What happens if you convert f+lName to UTF8 before you combine them in an UTF8 string?[/quote]
Well apparently the data supposed to be UTF8 and it was always like that but I did put Latin1 to see if maybe that is the issue as we had that in the past when importing from another app and when I did define the encoding as Latin1 I did not get the weird characters in the IDE Debug part while if I do replace the ISOLatin1 with UTF8 I get [quote]St?hanie[/quote] in the debug window so that seems that some data is Latin1 as I might suspected and only when we get it from another app, but still ConvertEncdoding supposed to Convert it properly once the data was correct or at least supposed to look correct . So my understanding was I get the data Latin1 I know it is Latin1, I convert it to UTF8 and I work with it, maybe I’m doing it wrong in the process. While Define works well convert does not seem to have any effect .

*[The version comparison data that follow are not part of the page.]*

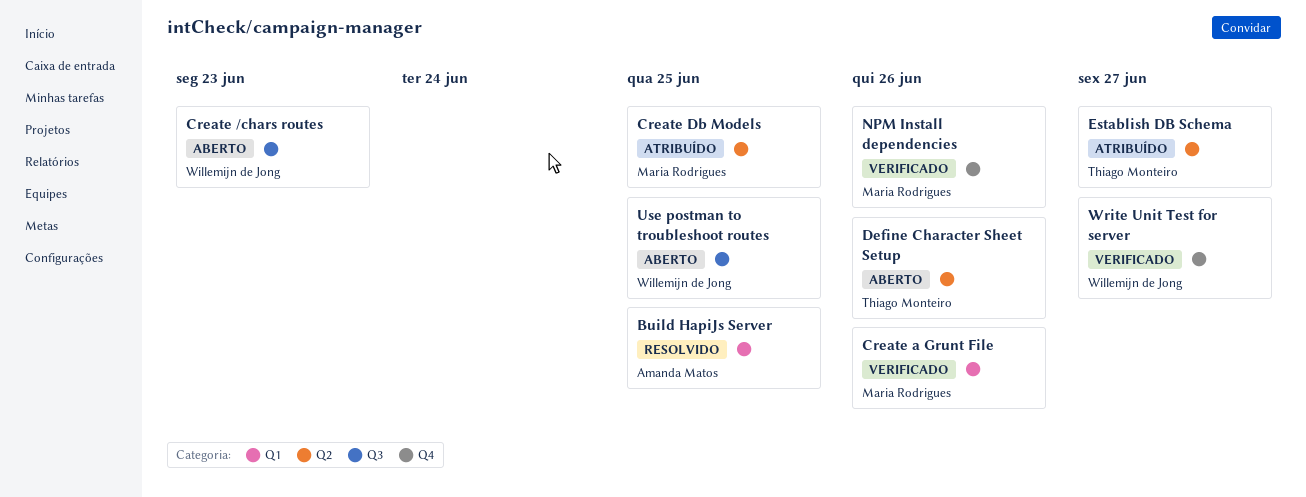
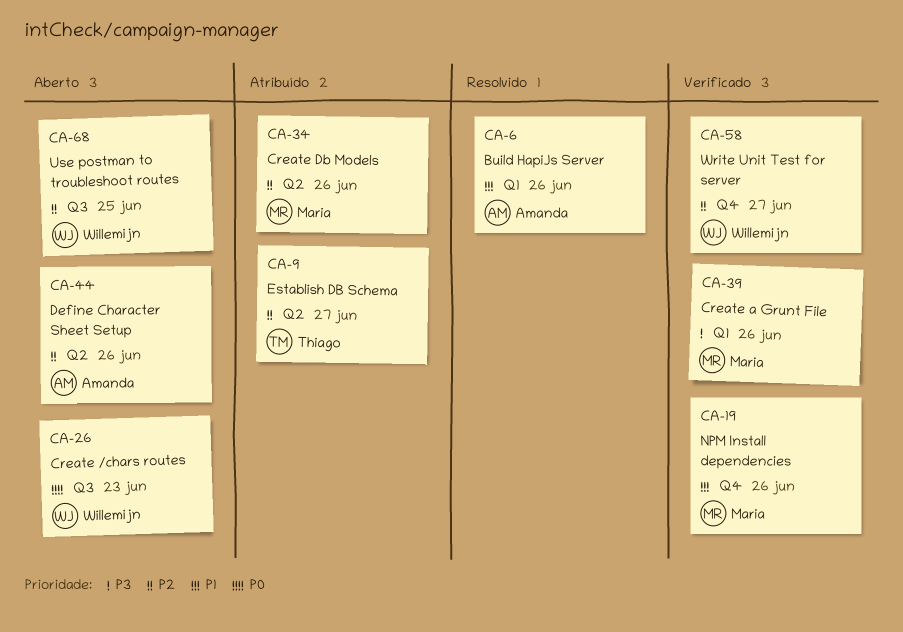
Build HapiJs Server, due: Jun 25 -> Jun 26
Create Db Models, due: Jun 25 -> Jun 26
Define Character Sheet Setup, owner: Thiago Monteiro -> Amanda Matos

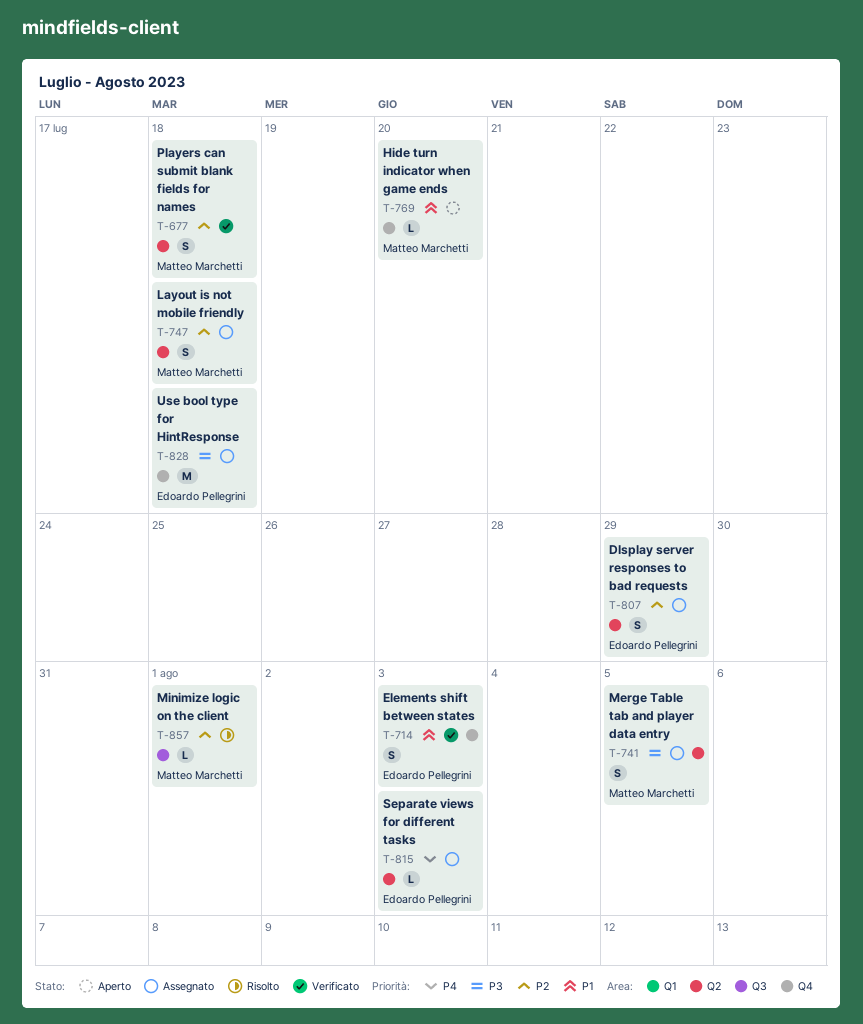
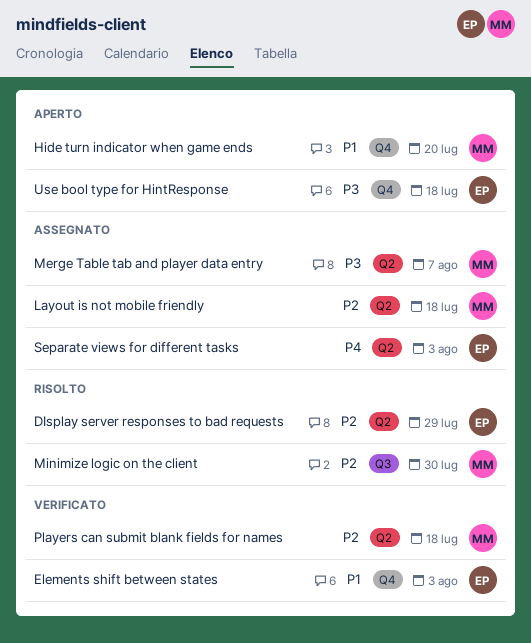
DIsplay server responses to bad requests, status: Assegnato -> Risolto
Merge Table tab and player data entry, due: Aug 5 -> Aug 7
Minimize logic on the client, due: Aug 1 -> Jul 30
Use bool type for HintResponse, status: Assegnato -> Aperto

Well that was the purpose of the tests that I did earlier, as I mentioned in the previous post, some fields were ISOLatin1 so I define them that way, it was showing well in the interface and debug, then converted them in UTF8 and it should do the job but apparently it does not, no idea honestly where else to look and I checked all the code and all the documentation so apparently all is ok but still does not work.

Can you please try the following?

[quote] lName = row.Column(“lName”).StringValue.DefineEncoding(Encodings.ISOLatin1)
lName = lName.ConvertEncoding(Encodings.UTF8)

  fName = row.Column("fName").StringValue.DefineEncoding(Encodings.ISOLatin1)
  fName = fName.ConvertEncoding(Encodings.UTF8)
  
  fContent=fContent.ReplaceAll("<#PGender#>", row.Column("gender").StringValue.DefineEncoding(Encodings.UTF8))
  fContent=fContent.ReplaceAll("<#PlName#>", lName.ConvertEncoding(Encodings.UTF8))
  fContent=fContent.ReplaceAll("<#PfName#>", fName.ConvertEncoding(Encodings.UTF8))[/quote]

This “other App” is writing ISOLatin1 (or similar) into a UTF8 defined db field. Which is totally possible with SQL.

Apparently yes and it was supposed to be fixed to be all UTF8 so I’ll have to check to that side as well .

[quote=471263:@Sascha S]fContent=fContent.ReplaceAll("<#PlName#>", lName.ConvertEncoding(Encodings.UTF8))
fContent=fContent.ReplaceAll("<#PfName#>", fName.ConvertEncoding(Encodings.UTF8))[/quote]

When I do that , the whole word disappears, so nothing is showing anymore in the document the double converting part.

I guess fContent goes into an unknown encoding state if you combine it with different encodings.

Well I did tried

TIStream.Encoding = encodings.windowsLatin1 ' Imported from some WindowsGeneratedRTF File and always worked this way until now. fContent = TIStream.readAll.ConvertEncoding(Encodings.UTF8) but with the same result.